▶ [WHAT YOU HAVE TO DO]:
Find each line below that includes "Jail", then copy it.

Collection entries:
=-=-=-=-=
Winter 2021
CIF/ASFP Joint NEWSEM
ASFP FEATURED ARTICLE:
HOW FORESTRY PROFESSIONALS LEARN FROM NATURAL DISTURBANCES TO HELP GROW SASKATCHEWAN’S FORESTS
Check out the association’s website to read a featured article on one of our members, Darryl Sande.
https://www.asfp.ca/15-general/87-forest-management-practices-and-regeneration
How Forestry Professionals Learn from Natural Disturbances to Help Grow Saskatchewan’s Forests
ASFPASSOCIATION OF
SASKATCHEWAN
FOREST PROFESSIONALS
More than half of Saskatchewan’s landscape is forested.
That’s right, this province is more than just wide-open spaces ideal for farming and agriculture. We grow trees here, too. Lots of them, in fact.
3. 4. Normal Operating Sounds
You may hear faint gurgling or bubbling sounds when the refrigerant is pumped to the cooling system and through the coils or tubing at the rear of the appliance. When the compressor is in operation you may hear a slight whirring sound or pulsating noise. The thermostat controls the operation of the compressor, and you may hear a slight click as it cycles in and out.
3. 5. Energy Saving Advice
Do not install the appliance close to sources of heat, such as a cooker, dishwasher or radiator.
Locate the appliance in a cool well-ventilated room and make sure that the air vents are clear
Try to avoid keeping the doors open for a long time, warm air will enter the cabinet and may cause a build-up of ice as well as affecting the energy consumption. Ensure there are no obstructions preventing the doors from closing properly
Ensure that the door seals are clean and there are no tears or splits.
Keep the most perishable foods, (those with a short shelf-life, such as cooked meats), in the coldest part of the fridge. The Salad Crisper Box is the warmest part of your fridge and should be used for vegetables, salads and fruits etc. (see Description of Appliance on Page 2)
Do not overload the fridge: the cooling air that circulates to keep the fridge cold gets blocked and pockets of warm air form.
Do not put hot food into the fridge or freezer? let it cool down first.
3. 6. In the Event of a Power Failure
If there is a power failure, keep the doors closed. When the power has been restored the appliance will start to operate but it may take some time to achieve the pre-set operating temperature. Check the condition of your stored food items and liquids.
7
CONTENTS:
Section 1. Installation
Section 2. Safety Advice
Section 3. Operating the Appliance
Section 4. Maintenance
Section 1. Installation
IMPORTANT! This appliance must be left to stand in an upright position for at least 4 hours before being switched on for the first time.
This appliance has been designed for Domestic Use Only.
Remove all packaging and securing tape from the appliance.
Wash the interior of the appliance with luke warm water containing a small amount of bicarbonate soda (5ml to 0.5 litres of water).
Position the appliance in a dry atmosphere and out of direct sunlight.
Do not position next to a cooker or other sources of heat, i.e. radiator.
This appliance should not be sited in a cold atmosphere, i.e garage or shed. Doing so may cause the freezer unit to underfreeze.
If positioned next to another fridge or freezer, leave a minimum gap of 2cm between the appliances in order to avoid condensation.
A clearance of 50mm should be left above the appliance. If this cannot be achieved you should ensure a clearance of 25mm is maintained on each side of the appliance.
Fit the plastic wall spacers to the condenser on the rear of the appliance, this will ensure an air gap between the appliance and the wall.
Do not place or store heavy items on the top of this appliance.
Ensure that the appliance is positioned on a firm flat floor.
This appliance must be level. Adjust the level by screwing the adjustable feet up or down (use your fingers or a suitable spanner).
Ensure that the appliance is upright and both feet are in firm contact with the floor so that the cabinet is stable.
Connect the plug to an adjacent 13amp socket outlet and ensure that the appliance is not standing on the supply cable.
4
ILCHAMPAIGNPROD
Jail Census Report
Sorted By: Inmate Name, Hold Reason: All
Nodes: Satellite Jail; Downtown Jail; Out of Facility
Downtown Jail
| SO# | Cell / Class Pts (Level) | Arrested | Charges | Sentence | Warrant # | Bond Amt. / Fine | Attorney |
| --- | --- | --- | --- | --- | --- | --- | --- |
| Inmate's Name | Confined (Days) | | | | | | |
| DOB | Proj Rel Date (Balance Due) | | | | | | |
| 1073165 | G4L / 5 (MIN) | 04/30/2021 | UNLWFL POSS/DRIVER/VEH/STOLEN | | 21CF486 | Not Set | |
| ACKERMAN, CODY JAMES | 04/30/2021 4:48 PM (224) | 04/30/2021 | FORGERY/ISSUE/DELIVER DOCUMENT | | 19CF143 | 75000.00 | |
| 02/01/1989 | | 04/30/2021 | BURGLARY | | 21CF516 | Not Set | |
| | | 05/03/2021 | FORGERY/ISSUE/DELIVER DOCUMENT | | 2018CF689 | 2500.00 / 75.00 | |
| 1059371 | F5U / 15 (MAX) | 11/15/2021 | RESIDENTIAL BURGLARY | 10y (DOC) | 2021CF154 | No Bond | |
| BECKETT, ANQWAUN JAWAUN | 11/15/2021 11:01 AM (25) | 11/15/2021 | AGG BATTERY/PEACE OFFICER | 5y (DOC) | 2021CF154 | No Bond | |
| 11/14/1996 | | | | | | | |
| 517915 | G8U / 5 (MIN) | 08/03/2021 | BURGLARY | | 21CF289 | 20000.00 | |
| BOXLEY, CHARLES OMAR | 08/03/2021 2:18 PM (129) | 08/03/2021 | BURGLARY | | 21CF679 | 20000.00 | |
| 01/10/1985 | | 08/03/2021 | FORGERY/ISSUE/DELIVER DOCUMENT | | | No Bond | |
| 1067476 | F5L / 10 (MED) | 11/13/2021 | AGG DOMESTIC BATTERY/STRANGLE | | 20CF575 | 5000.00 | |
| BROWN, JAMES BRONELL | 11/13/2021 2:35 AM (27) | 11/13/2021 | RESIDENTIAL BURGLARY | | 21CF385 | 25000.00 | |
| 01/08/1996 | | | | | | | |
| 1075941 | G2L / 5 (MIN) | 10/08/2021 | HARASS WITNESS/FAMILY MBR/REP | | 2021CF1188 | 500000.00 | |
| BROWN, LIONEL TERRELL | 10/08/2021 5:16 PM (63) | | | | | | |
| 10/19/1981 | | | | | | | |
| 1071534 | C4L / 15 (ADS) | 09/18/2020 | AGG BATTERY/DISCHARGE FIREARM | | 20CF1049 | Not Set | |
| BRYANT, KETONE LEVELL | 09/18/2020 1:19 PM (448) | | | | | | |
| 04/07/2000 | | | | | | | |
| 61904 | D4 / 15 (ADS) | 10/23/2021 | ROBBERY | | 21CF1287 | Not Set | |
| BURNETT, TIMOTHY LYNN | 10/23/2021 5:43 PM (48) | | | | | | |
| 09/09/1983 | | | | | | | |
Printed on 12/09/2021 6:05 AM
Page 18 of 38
=-=-=-=-=
▶ [EXPECTED ANSWER]:
Jail Census Report
Nodes: Satellite Jail; Downtown Jail; Out of Facility
Downtown Jail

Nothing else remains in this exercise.